'I can't believe this is her world': Supper gives mother insight into 3-year-old daughter's silent life
When your voice is taken away, you begin to realize the worth of a word
The clink of glasses, wry chuckles and the odd sigh of exasperation were the primary sounds at the silent dinner, while words and conversations were conspicuously absent.
For me, this silent supper put on by the Regina Speech Centre was only a challenge, an attempt to have a conversation with complete strangers with no words. But for the mother seated next to me, it was an insight into her three-year-old daughter's whole world.
The idea behind the Silent Supper, the organizers explained, was for people to understand what it's like to live with difficulty communicating, whether that struggle has its roots in a traumatic birth, a stroke, autism or some other cause.
We were given tools to help us communicate: pictures, lists of phrases, an alphabet and iPads. I stared at my fingers nervously, unsure how to proceed.
I tentatively waved at the couple next to me and thought about how to explain who I am and put my request into as few words as possible.

INFORMATION SUPPLIED |
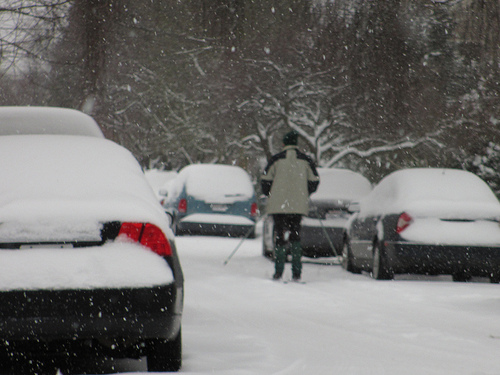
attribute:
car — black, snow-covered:
[6, 134, 186, 373]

PROBLEM | From the article about the silent supper, quote the stretch from "For me, this" through "how to proceed.". The data has no connection to the article about the silent supper.

TASK ANSWER |
For me, this silent supper put on by the Regina Speech Centre was only a challenge, an attempt to have a conversation with complete strangers with no words. But for the mother seated next to me, it was an insight into her three-year-old daughter's whole world.
The idea behind the Silent Supper, the organizers explained, was for people to understand what it's like to live with difficulty communicating, whether that struggle has its roots in a traumatic birth, a stroke, autism or some other cause.
We were given tools to help us communicate: pictures, lists of phrases, an alphabet and iPads. I stared at my fingers nervously, unsure how to proceed.